* Activity *
If a line of the records contains the string "start", copy it out.

* Data *

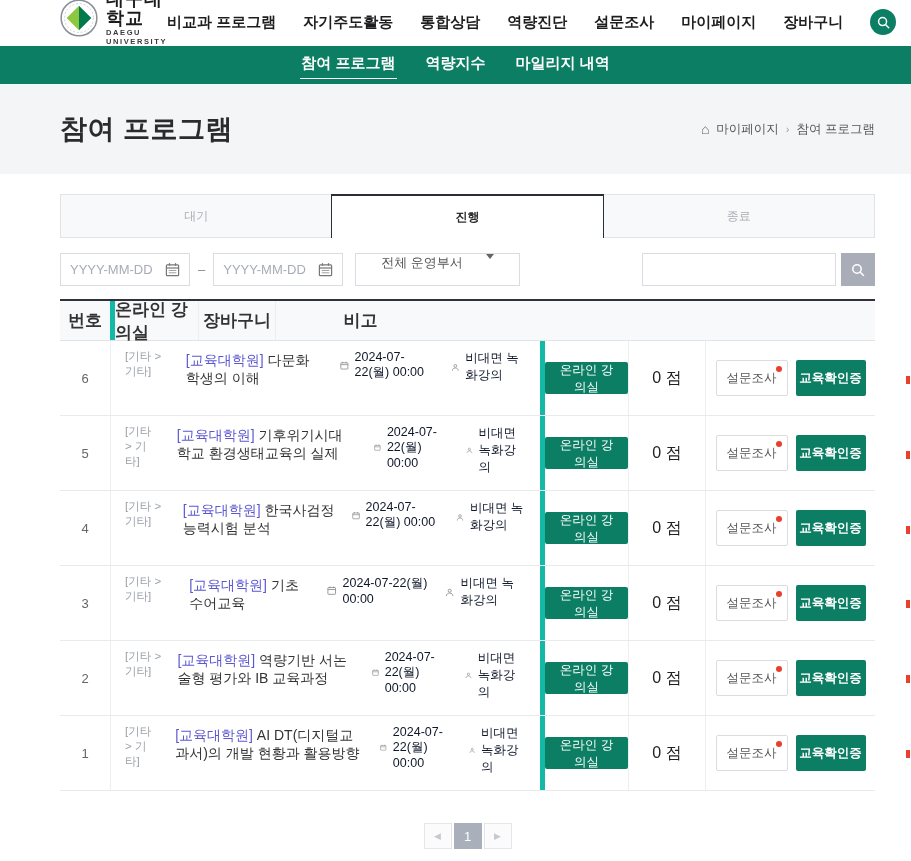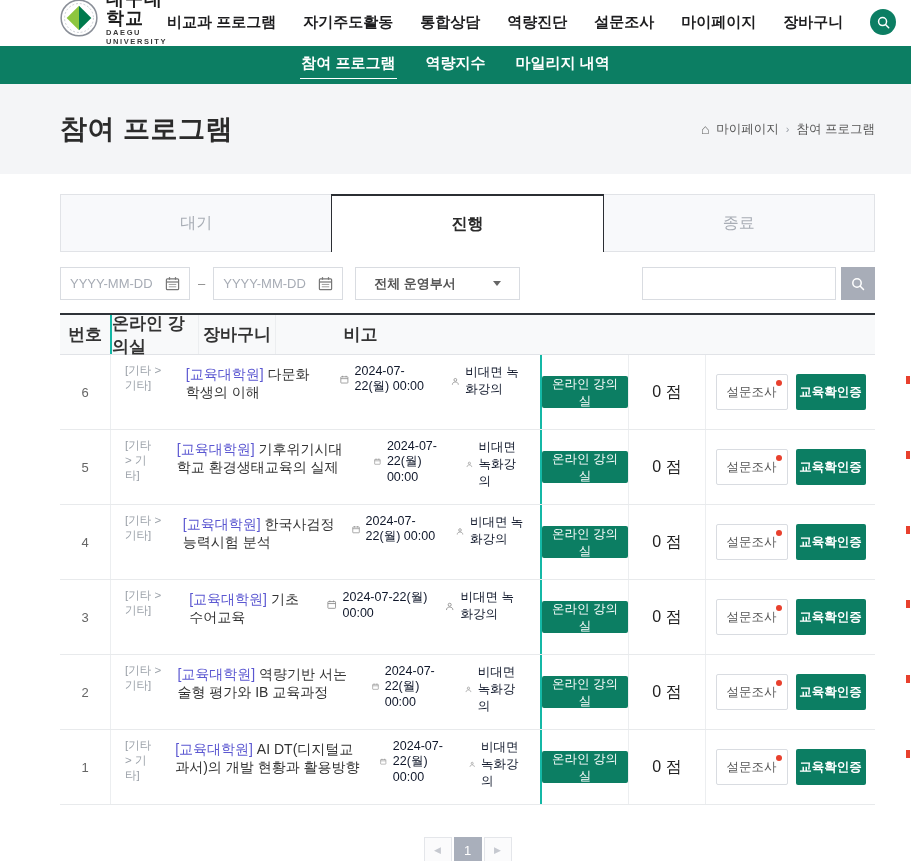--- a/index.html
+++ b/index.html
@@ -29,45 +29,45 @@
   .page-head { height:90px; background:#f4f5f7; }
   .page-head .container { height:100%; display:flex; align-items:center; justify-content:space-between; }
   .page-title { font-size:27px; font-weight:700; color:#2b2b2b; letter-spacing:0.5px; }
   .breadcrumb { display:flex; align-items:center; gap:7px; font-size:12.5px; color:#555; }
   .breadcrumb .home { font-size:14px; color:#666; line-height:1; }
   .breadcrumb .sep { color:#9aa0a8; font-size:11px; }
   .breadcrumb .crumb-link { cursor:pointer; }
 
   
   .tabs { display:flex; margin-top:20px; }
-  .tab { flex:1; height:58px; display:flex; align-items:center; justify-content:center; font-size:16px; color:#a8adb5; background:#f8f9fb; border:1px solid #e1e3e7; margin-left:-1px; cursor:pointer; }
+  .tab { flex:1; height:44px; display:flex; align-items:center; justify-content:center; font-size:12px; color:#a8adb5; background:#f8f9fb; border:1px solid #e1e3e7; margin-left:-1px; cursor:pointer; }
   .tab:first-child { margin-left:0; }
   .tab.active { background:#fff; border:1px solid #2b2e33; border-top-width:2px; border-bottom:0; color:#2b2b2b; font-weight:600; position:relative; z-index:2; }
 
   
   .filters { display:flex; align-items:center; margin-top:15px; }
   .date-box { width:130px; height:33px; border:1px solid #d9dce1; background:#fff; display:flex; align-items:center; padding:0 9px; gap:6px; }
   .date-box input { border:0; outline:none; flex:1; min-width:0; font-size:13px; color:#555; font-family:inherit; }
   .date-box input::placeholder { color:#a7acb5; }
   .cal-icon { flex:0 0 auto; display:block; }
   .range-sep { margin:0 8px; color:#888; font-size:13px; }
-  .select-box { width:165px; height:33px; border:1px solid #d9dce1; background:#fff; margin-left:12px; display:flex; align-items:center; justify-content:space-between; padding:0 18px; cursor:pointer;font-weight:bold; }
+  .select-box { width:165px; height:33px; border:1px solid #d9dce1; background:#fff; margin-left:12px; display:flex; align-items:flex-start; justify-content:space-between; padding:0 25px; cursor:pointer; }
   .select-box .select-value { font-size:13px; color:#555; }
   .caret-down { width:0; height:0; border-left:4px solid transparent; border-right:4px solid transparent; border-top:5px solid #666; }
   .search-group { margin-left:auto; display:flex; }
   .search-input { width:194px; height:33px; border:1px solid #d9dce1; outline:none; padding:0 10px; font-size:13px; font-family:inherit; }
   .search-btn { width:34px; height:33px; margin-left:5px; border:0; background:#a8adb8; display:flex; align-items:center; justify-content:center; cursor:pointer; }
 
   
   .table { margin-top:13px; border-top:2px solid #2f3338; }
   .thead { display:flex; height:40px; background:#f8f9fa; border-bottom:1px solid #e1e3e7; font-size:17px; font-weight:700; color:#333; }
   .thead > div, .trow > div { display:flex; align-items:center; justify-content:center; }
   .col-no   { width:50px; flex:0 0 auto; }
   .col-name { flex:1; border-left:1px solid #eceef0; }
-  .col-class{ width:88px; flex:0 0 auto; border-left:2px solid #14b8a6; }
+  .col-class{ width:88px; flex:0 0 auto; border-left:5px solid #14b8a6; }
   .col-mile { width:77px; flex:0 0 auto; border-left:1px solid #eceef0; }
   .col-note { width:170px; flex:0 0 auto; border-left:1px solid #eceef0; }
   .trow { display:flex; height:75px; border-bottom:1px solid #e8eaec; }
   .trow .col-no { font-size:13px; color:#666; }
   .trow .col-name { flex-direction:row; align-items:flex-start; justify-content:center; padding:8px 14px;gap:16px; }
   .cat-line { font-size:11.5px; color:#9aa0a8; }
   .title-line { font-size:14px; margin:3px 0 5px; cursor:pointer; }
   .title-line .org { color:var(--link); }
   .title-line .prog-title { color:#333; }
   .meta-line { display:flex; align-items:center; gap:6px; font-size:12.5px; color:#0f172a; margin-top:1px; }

...

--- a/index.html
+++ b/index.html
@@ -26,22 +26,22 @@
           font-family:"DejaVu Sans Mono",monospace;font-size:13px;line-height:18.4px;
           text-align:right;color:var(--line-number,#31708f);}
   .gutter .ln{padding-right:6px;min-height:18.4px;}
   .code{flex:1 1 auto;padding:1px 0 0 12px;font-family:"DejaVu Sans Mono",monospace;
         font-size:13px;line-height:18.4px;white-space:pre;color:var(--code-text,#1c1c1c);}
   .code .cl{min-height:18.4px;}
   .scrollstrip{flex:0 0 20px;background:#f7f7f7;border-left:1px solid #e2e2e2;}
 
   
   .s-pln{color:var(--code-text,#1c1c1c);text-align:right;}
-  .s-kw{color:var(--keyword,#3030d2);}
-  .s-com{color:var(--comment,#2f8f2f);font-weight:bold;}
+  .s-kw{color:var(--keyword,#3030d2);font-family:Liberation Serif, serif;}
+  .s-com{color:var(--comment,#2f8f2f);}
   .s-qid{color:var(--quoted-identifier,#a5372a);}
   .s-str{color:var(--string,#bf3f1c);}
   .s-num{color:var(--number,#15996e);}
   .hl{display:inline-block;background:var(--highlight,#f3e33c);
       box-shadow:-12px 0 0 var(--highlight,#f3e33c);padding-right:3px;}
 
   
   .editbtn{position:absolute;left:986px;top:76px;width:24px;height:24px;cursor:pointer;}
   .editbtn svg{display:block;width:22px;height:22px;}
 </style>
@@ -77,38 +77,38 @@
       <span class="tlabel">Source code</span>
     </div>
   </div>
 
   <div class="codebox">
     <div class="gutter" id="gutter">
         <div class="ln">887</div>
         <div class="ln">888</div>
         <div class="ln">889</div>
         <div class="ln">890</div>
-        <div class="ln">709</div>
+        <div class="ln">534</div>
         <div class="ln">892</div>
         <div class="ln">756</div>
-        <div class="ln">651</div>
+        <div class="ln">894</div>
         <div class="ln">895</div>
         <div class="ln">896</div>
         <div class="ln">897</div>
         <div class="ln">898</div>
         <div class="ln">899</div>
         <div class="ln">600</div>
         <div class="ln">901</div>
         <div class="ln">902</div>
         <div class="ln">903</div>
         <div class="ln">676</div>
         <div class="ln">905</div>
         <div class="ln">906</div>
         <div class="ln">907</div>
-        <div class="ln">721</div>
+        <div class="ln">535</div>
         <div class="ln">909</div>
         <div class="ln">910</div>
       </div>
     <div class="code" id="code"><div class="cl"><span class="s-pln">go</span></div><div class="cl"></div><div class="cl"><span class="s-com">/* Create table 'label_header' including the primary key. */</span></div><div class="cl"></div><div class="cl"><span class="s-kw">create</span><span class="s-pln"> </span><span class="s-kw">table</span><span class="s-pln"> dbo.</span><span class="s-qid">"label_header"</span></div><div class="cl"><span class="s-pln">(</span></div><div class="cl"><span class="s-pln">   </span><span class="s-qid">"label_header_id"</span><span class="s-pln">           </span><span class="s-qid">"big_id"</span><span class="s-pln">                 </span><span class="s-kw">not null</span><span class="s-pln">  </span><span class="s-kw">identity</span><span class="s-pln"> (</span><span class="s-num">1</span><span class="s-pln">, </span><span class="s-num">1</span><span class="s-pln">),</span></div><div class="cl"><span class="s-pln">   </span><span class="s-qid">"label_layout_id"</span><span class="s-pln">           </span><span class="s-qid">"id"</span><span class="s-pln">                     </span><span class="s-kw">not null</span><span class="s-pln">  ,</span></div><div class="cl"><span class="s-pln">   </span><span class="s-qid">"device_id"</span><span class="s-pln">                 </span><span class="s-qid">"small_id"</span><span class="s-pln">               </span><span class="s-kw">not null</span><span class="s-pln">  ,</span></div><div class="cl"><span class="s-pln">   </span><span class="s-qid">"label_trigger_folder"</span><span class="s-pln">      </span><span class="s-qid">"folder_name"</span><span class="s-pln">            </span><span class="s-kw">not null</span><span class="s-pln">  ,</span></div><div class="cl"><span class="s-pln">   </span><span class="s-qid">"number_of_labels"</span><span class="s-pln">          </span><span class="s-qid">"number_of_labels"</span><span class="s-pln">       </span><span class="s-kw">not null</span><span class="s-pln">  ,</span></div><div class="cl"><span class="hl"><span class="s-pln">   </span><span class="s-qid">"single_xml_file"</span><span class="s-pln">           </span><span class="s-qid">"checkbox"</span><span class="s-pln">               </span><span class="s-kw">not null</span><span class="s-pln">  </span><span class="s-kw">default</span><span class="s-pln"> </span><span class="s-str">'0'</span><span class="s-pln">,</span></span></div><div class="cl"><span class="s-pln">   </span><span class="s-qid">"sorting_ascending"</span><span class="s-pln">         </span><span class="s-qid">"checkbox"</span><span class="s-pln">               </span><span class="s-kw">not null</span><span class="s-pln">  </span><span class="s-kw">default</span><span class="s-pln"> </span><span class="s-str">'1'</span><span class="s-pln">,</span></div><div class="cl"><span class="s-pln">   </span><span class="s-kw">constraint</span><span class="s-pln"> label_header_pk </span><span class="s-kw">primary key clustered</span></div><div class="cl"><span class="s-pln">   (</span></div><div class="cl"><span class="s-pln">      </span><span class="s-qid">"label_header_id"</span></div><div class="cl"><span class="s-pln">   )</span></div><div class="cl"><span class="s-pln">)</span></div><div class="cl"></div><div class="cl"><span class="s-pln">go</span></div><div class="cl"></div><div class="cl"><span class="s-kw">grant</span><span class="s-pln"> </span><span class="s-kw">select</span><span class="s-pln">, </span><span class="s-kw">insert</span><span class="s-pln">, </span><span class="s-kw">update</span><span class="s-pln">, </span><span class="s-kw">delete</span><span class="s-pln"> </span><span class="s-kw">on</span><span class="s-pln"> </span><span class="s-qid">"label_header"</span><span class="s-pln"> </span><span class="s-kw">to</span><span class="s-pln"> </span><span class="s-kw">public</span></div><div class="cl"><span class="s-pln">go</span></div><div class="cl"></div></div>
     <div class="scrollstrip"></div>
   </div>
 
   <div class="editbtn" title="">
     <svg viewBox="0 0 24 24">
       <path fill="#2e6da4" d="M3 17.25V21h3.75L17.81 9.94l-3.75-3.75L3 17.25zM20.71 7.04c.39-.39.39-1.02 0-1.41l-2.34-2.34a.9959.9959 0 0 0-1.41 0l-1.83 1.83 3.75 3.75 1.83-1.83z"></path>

* Completed task *
+  .select-box { width:165px; height:33px; border:1px solid #d9dce1; background:#fff; margin-left:12px; display:flex; align-items:flex-start; justify-content:space-between; padding:0 25px; cursor:pointer; }
   .trow .col-name { flex-direction:row; align-items:flex-start; justify-content:center; padding:8px 14px;gap:16px; }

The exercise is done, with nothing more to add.